EXTRACTED RECORDS START

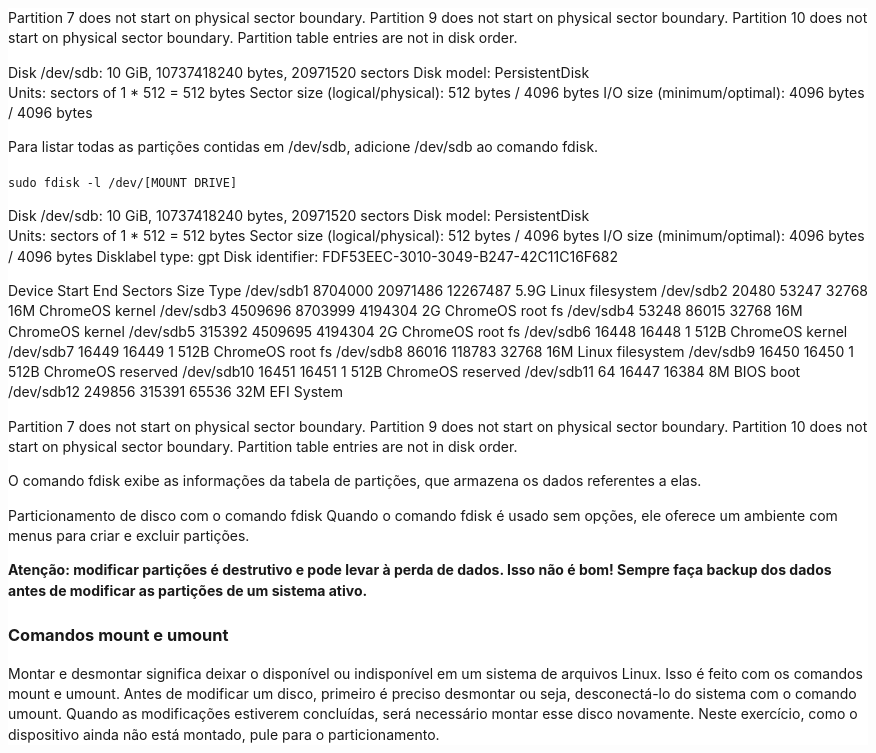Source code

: Partition 7 does not start on physical sector boundary.
Partition 9 does not start on physical sector boundary.
Partition 10 does not start on physical sector boundary.
Partition table entries are not in disk order.

Disk /dev/sdb: 10 GiB, 10737418240 bytes, 20971520 sectors
Disk model: PersistentDisk  
Units: sectors of 1 * 512 = 512 bytes
Sector size (logical/physical): 512 bytes / 4096 bytes
I/O size (minimum/optimal): 4096 bytes / 4096 bytes

Para listar todas as partições contidas em /dev/sdb, adicione /dev/sdb ao comando fdisk.

`sudo fdisk -l /dev/[MOUNT DRIVE]`

Disk /dev/sdb: 10 GiB, 10737418240 bytes, 20971520 sectors
Disk model: PersistentDisk  
Units: sectors of 1 * 512 = 512 bytes
Sector size (logical/physical): 512 bytes / 4096 bytes
I/O size (minimum/optimal): 4096 bytes / 4096 bytes
Disklabel type: gpt
Disk identifier: FDF53EEC-3010-3049-B247-42C11C16F682

Device       Start      End  Sectors  Size Type
/dev/sdb1  8704000 20971486 12267487  5.9G Linux filesystem
/dev/sdb2    20480    53247    32768   16M ChromeOS kernel
/dev/sdb3  4509696  8703999  4194304    2G ChromeOS root fs
/dev/sdb4    53248    86015    32768   16M ChromeOS kernel
/dev/sdb5   315392  4509695  4194304    2G ChromeOS root fs
/dev/sdb6    16448    16448        1  512B ChromeOS kernel
/dev/sdb7    16449    16449        1  512B ChromeOS root fs
/dev/sdb8    86016   118783    32768   16M Linux filesystem
/dev/sdb9    16450    16450        1  512B ChromeOS reserved
/dev/sdb10   16451    16451        1  512B ChromeOS reserved
/dev/sdb11      64    16447    16384    8M BIOS boot
/dev/sdb12  249856   315391    65536   32M EFI System

Partition 7 does not start on physical sector boundary.
Partition 9 does not start on physical sector boundary.
Partition 10 does not start on physical sector boundary.
Partition table entries are not in disk order.

O comando fdisk exibe as informações da tabela de partições, que armazena os dados referentes a elas.

Particionamento de disco com o comando fdisk
Quando o comando fdisk é usado sem opções, ele oferece um ambiente com menus para criar e excluir partições.

**Atenção: modificar partições é destrutivo e pode levar à perda de dados. Isso não é bom! Sempre faça backup dos dados antes de modificar as partições de um sistema ativo.**

### Comandos mount e umount

Montar e desmontar significa deixar o disponível ou indisponível em um sistema de arquivos Linux. Isso é feito com os comandos mount e umount. Antes de modificar um disco, primeiro é preciso desmontar ou seja, desconectá-lo do sistema com o comando umount. Quando as modificações estiverem concluídas, será necessário montar esse disco novamente. Neste exercício, como o dispositivo ainda não está montado, pule para o particionamento.
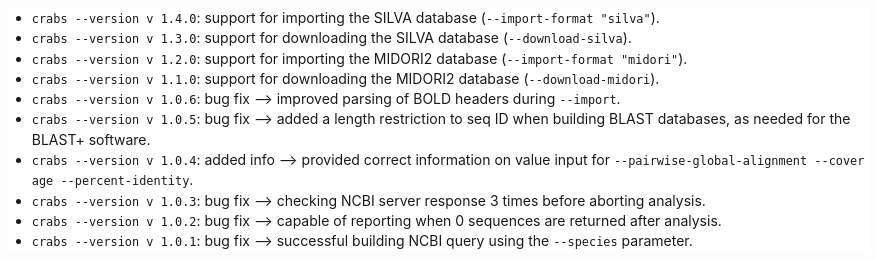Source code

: * `crabs --version v 1.4.0`: support for importing the SILVA database (`--import-format "silva"`).
* `crabs --version v 1.3.0`: support for downloading the SILVA database (`--download-silva`).
* `crabs --version v 1.2.0`: support for importing the MIDORI2 database (`--import-format "midori"`).
* `crabs --version v 1.1.0`: support for downloading the MIDORI2 database (`--download-midori`).
* `crabs --version v 1.0.6`: bug fix --> improved parsing of BOLD headers during `--import`.
* `crabs --version v 1.0.5`: bug fix --> added a length restriction to seq ID when building BLAST databases, as needed for the BLAST+ software.
* `crabs --version v 1.0.4`: added info --> provided correct information on value input for `--pairwise-global-alignment --coverage --percent-identity`.
* `crabs --version v 1.0.3`: bug fix --> checking NCBI server response 3 times before aborting analysis.
* `crabs --version v 1.0.2`: bug fix --> capable of reporting when 0 sequences are returned after analysis.
* `crabs --version v 1.0.1`: bug fix --> successful building NCBI query using the `--species` parameter.
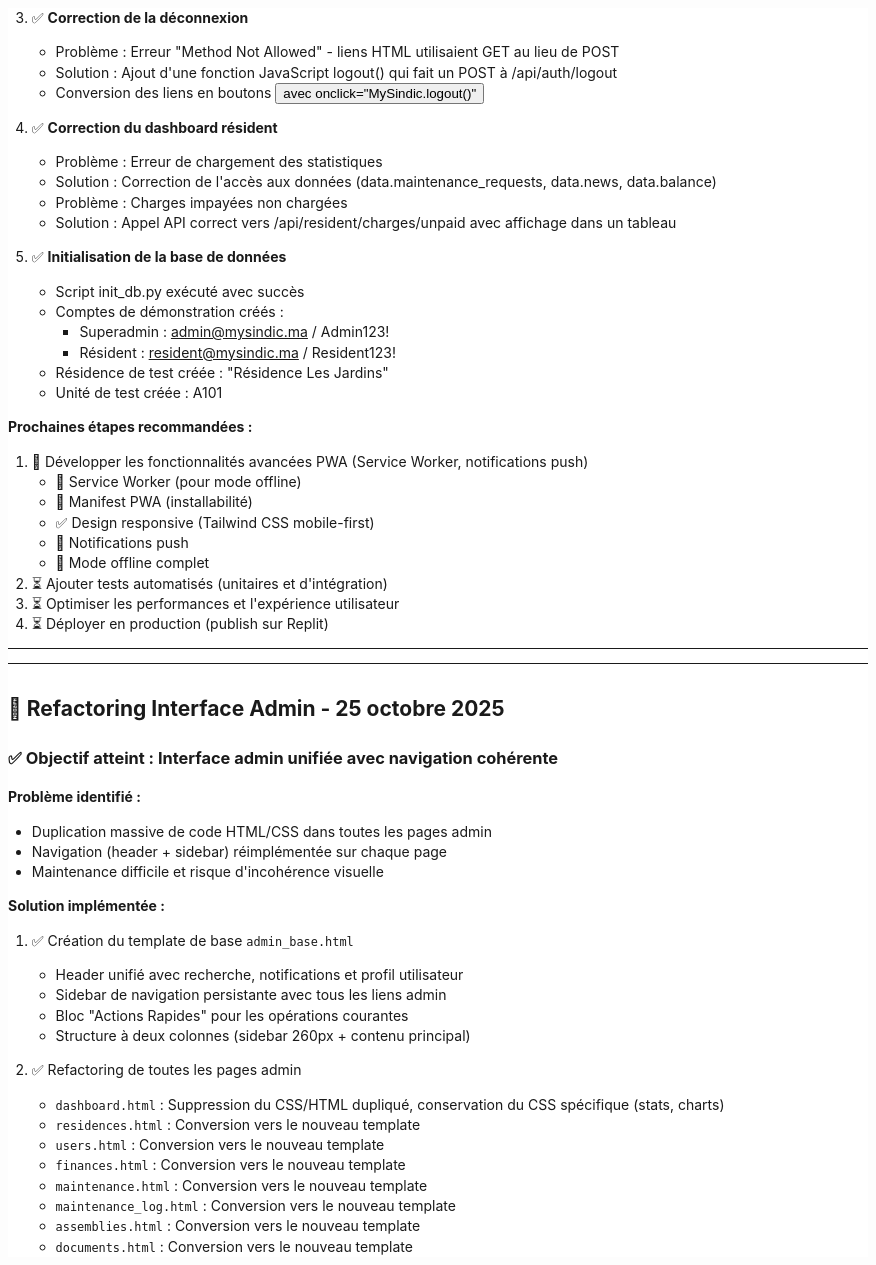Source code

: 3. ✅ **Correction de la déconnexion**
   - Problème : Erreur "Method Not Allowed" - liens HTML utilisaient GET au lieu de POST
   - Solution : Ajout d'une fonction JavaScript logout() qui fait un POST à /api/auth/logout
   - Conversion des liens <a> en boutons <button> avec onclick="MySindic.logout()"

4. ✅ **Correction du dashboard résident**
   - Problème : Erreur de chargement des statistiques
   - Solution : Correction de l'accès aux données (data.maintenance_requests, data.news, data.balance)
   - Problème : Charges impayées non chargées
   - Solution : Appel API correct vers /api/resident/charges/unpaid avec affichage dans un tableau

5. ✅ **Initialisation de la base de données**
   - Script init_db.py exécuté avec succès
   - Comptes de démonstration créés :
     * Superadmin : admin@mysindic.ma / Admin123!
     * Résident : resident@mysindic.ma / Resident123!
   - Résidence de test créée : "Résidence Les Jardins"
   - Unité de test créée : A101

**Prochaines étapes recommandées :**
1. 🚧 Développer les fonctionnalités avancées PWA (Service Worker, notifications push)
   - 🚧 Service Worker (pour mode offline)
   - 🚧 Manifest PWA (installabilité)
   - ✅ Design responsive (Tailwind CSS mobile-first)
   - 🚧 Notifications push
   - 🚧 Mode offline complet
2. ⏳ Ajouter tests automatisés (unitaires et d'intégration)
3. ⏳ Optimiser les performances et l'expérience utilisateur
4. ⏳ Déployer en production (publish sur Replit)

---

---

## 🎨 Refactoring Interface Admin - 25 octobre 2025

### ✅ Objectif atteint : Interface admin unifiée avec navigation cohérente

**Problème identifié :**
- Duplication massive de code HTML/CSS dans toutes les pages admin
- Navigation (header + sidebar) réimplémentée sur chaque page
- Maintenance difficile et risque d'incohérence visuelle

**Solution implémentée :**
1. ✅ Création du template de base `admin_base.html`
   - Header unifié avec recherche, notifications et profil utilisateur
   - Sidebar de navigation persistante avec tous les liens admin
   - Bloc "Actions Rapides" pour les opérations courantes
   - Structure à deux colonnes (sidebar 260px + contenu principal)

2. ✅ Refactoring de toutes les pages admin
   - `dashboard.html` : Suppression du CSS/HTML dupliqué, conservation du CSS spécifique (stats, charts)
   - `residences.html` : Conversion vers le nouveau template
   - `users.html` : Conversion vers le nouveau template
   - `finances.html` : Conversion vers le nouveau template
   - `maintenance.html` : Conversion vers le nouveau template
   - `maintenance_log.html` : Conversion vers le nouveau template
   - `assemblies.html` : Conversion vers le nouveau template
   - `documents.html` : Conversion vers le nouveau template

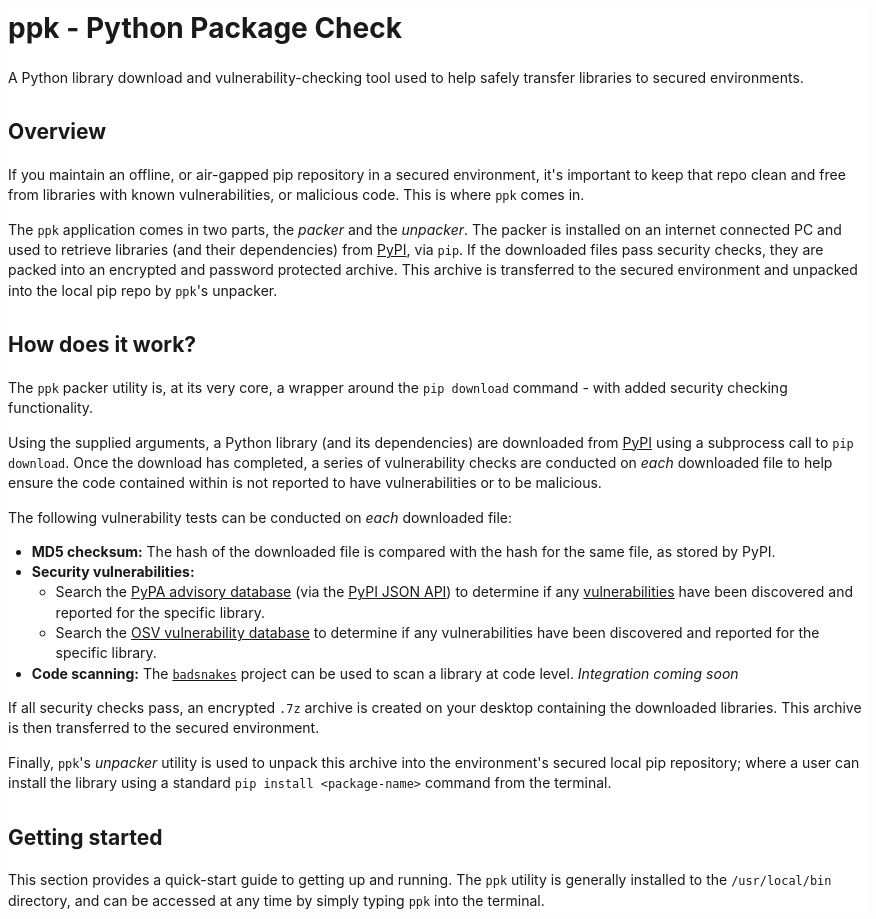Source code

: # ppk - Python Package Check

A Python library download and vulnerability-checking tool used to help safely transfer libraries to secured environments.


## Overview
If you maintain an offline, or air-gapped pip repository in a secured environment, it's important to keep that repo clean and free from libraries with known vulnerabilities, or malicious code. This is where `ppk` comes in.

The `ppk` application comes in two parts, the *packer* and the *unpacker*. The packer is installed on an internet connected PC and used to retrieve libraries (and their dependencies) from [PyPI](https://pypi.org/), via `pip`. If the downloaded files pass security checks, they are packed into an encrypted and password protected archive. This archive is transferred to the secured environment and unpacked into the local pip repo by `ppk`'s unpacker.


## How does it work?
The `ppk` packer utility is, at its very core, a wrapper around the `pip download` command - with added security checking functionality.

Using the supplied arguments, a Python library (and its dependencies) are downloaded from [PyPI](https://pypi.org/) using a subprocess call to `pip download`. Once the download has completed, a series of vulnerability checks are conducted on *each* downloaded file to help ensure the code contained within is not reported to have vulnerabilities or to be malicious.

The following vulnerability tests can be conducted on *each* downloaded file:
 - **MD5 checksum:** The hash of the downloaded file is compared with the hash for the same file, as stored by PyPI.
 - **Security vulnerabilities:**
     - Search the [PyPA advisory database](https://github.com/pypa/advisory-database)  (via the [PyPI JSON API](https://docs.pypi.org/api/json/)) to determine if any [vulnerabilities](https://docs.pypi.org/api/json/#known-vulnerabilities) have been discovered and reported for the specific library.
	 - Search the [OSV vulnerability database](https://osv.dev/) to determine if any vulnerabilities have been discovered and reported for the specific library.
 - **Code scanning:** The [`badsnakes`](https://pypi.org/project/badsnakes/) project can be used to scan a library at code level. *Integration coming soon*

If all security checks pass, an encrypted `.7z` archive is created on your desktop containing the downloaded libraries. This archive is then transferred to the secured environment.

Finally, `ppk`'s *unpacker* utility is used to unpack this archive into the environment's secured local pip repository; where a user can install the library using a standard `pip install <package-name>` command from the terminal.


## Getting started
This section provides a quick-start guide to getting up and running. The `ppk` utility is generally installed to the `/usr/local/bin` directory, and can be accessed at any time by simply typing `ppk` into the terminal.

EXTRACTED RECORDS END

TASK INSTRUCTIONS
Once the line with "application comes in" is found in the records above, print exactly that line and every line after it through the line with "security checking functionality.".

PROBLEM SOLUTION
The `ppk` application comes in two parts, the *packer* and the *unpacker*. The packer is installed on an internet connected PC and used to retrieve libraries (and their dependencies) from [PyPI](https://pypi.org/), via `pip`. If the downloaded files pass security checks, they are packed into an encrypted and password protected archive. This archive is transferred to the secured environment and unpacked into the local pip repo by `ppk`'s unpacker.


## How does it work?
The `ppk` packer utility is, at its very core, a wrapper around the `pip download` command - with added security checking functionality.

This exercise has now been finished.